Ora, independente da matéria em discussão, o fato de se ter maior ou menor chance de se obter procedência ou improcedência de um pleito, sopesado o custo que se teria ao propor um acordo e resolver o conflito, não se mostra ilícito, mas prudente. Os operadores do direito não só podem, como devem, avaliar as chances de êxito para, assim, sugerir a melhor estratégia. Tanto as partes quanto o julgador, conhecendo a jurisprudência, são racionalmente estimulados à composição do conflito. …]

Processo 0010531-94.2023.5.03.0111

Ainda, segundo a Magistrada, a incerteza no processo é contestante, sendo incumbência de cada parte avaliar e gerenciar os riscos, bem como as decisões e valores envolvidos. A Magistrada não identificou litigância de má-fé ou qualquer comportamento desleal passível de manipular a opinião pública, não havendo qualquer condenação a empresa, sendo a ação julgada improcedente.

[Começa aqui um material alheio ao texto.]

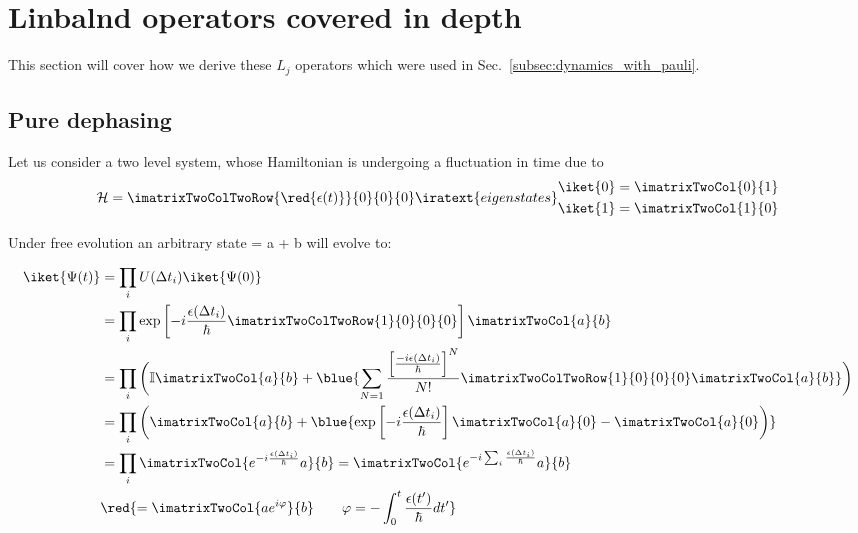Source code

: 
\section{Linbalnd operators covered in depth\label{sec:linbland2}}
This section  will cover how  we derive these  $ L_j $  operators which
were used in Sec.~\ref{subsec:dynamics_with_pauli}.
\subsection{Pure dephasing\label{sec:lin_1}}
Let us consider  a two level system, whose Hamiltonian  is undergoing a
fluctuation in time due to 
\begin{equation}\label{eq:lin_2}
  \mathcal{H} = \imatrixTwoColTwoRow{\red{\epsilon(t)}}{0}{0}{0} \iratext{eigenstates}
  \begin{aligned}
    \iket{0}     &     =     \imatrixTwoCol{0}{1}\\\iket{1}     &     =
    \imatrixTwoCol{1}{0}
  \end{aligned}
\end{equation}

\noindent  Under  free  evolution  an  arbitrary  state    =
a + b will evolve to:

\begin{equation}\label{eq:lin_3}
  \begin{aligned}
    \iket{\Psi(t)} & = \prod_i U(\Delta t_i) \iket{\Psi(0)} \\
    & = \prod_i \exp\left[-i\frac{\epsilon(\Delta t_i)}{\hbar} \imatrixTwoColTwoRow{1}{0}{0}{0}\right]\imatrixTwoCol{a}{b}\\
    & = \prod_i \bigg(\mathbb{I}\imatrixTwoCol{a}{b} + \blue{\sum_{{N = 1}}\frac{\left[\frac{-i\epsilon(\Delta t_i)}{\hbar}\right]^N}{N!} \imatrixTwoColTwoRow{1}{0}{0}{0}\imatrixTwoCol{a}{b}}\bigg)\\
    & = \prod_i \bigg(\imatrixTwoCol{a}{b} + \blue{\exp\left[-i\frac{\epsilon(\Delta t_i)}{\hbar}\right]\imatrixTwoCol{a}{0} - \imatrixTwoCol{a}{0}\bigg)}\\
    & = \prod_i \imatrixTwoCol{e^{-i\frac{\epsilon(\Delta t_i)}{\hbar}}a}{b} = \imatrixTwoCol{e^{-i\sum_i\frac{\epsilon(\Delta t_i)}{\hbar}}a}{b} \\
    &     \red{=     \imatrixTwoCol{ae^{i\varphi}}{b}     \qquad     \varphi     =
      -\int_{0}^{t}\frac{\epsilon(t')}{\hbar}dt'}
  \end{aligned}
\end{equation}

Essas situações destacam a insegurança jurídica enfrentada de maneira geral na contemporaneidade. Nos deparamos com duas decisões conflitantes em curto espaço de tempo, ambas relacionadas à mesma empresa e ao mesmo tema. Infelizmente, essa não é apenas uma realidade específica da Uber; a insegurança jurídica é um desafio enfrentado por todos aqueles que recorrem ao judiciário, o que poderia também justificar o uso da jurimetria.

Deste modo, consideramos que, na realidade, a jurimetria é um fator essencial para a segurança jurídica, na medida em que permite um estudo de comportamentos e uma análise de tendências que viabiliza uma tomada de decisão mais assertiva para uma empresa.

A jurimetria, portanto, está alinhada com a cultura data driven, que é uma tendência cada vez mais presente no mundo dos negócios. A cultura data driven é aquela em que as decisões são baseadas em dados confiáveis, coletados, analisados e transformados em informações estratégicas. Essa cultura visa reduzir a incerteza, a subjetividade e o achismo, e aumentar a eficiência, a qualidade e a transparência das ações.

Ao utilizar a jurimetria, os operadores do direito podem se beneficiar da cultura data driven, pois podem contar com dados concretos e relevantes sobre o cenário jurídico, as tendências, as probabilidades, os riscos e as oportunidades de cada caso. Assim, podem tomar decisões mais fundamentadas, eficazes e estratégicas, tanto para os seus clientes quanto para o judiciário.

Não se trata de substituir o raciocínio jurídico pelo cálculo matemático, mas sim de complementar e enriquecer a análise jurídica com dados que possam auxiliar na solução dos conflitos. A jurimetria não é uma ameaça, mas uma oportunidade de aprimorar o exercício do direito e a prestação da justiça.